Reaching out to local communities
At this year’s Rare Diseases Day (28th February 2023) event, Clinical Trials Coordinator Humeira Hafsa had an exhibition stand at the Queen Elizabeth Hospital (QLE). She spent the day talking to members of the public about joining the General Population cohort, educating them on the benefits of volunteering with the BioResource, and gave out leaflets to anyone interested.
Similarly at the Clinical Research Day (19th May 2023) event at the Queen Elizabeth Hospital, the Birmingham team had a stand where people could come and speak to them about all things BioResource. Information was provided via Patient Information Sheets (PIS) for each study, as well as a sign-up sheet for anyone who wanted to be contacted about joining. In the end, 30 people signed up! The team also put on family-friendly activities with games such as guessing how many blood tubes are in the jar, and gave out BioResource-branded merchandise.
Promoting public participation on local radio
Back in February, two colleagues – Zohur Miah, the NIHR NAFLD BioResource Programme Manager, and Farfia Capper, the NIHR Clinical Research Facility (CRF) Clinical Deputy Manager – gave an interview on local Birmingham radio station Unity FM. They discussed the BioResource, NAFLD and the importance of patient participation and diversity in research. A patient volunteer joined them to speak about her experience with liver disease and explain her motivations for taking part in health research. You can find out more in our blog article or listen back to the interview.
Showcasing the NAFLD BioResource
A couple of months ago, the team filmed and published two videos - patient volunteer focused and researcher focused - about NAFLD and the NAFLD BioResource.
In the patient focused video, a NAFLD BioResource volunteer shares their experience living with NAFLD, the changes they had to make to their lives in order to manage the disease, why they chose to join the NAFLD BioResource and the positive experiences they had during the study.

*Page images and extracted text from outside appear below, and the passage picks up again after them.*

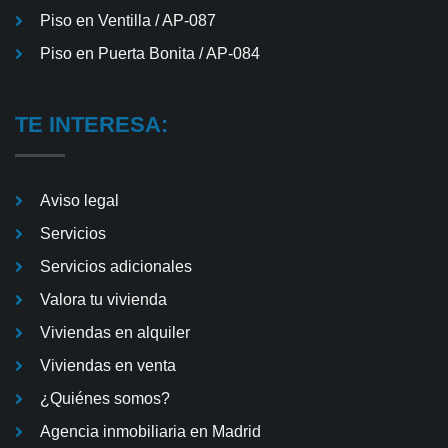
Piso en Ventilla / AP-087
Piso en Puerta Bonita / AP-084
TE INTERESA:
Aviso legal
Servicios
Servicios adicionales
Valora tu vivienda
Viviendas en alquiler
Viviendas en venta
¿Quiénes somos?
Agencia inmobiliaria en Madrid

The researcher-focused video provides information on the effects of Non-Alcoholic Fatty Liver Disease (NAFLD) and why further advances are required in the understanding, diagnosis, staging and treatment of this condition and why NAFLD BioResource is one step towards achieving this goal.
The importance of diversity in research
As part of our ongoing community engagement campaign aiming to recruit volunteers from diverse backgrounds - a partnership between the NIHR BioResource, Egality Health, and eight community organisations – we teamed up with creative digital media agency Fresh RB to produce a short video which emphasises transparency in the process of giving blood to research via the NIHR BioResource.
The video starred Sukhjeen Kaur, the CEO and Founder of community organisation Chronically Brown, who discusses her experience with a chronic illness, representation in research and how easy and simple it is to take part. The film also features Birmingham’s Humeira Hafsa in her role onboarding a volunteer and demonstrates all of the steps involved in signing up: the volunteer checking in at our local Birmingham recruitment site at the Queen Elizabeth Hospital, Humeira providing the PIS, health and lifestyle questionnaire, consent form and answering any questions the volunteer may have, and finally collecting the blood sample.
The film has been shared across social media and the community organisations’ networks as part of the 12-week campaign, with the primary audience being South Asian and African communities, and the secondary audience being the elderly population.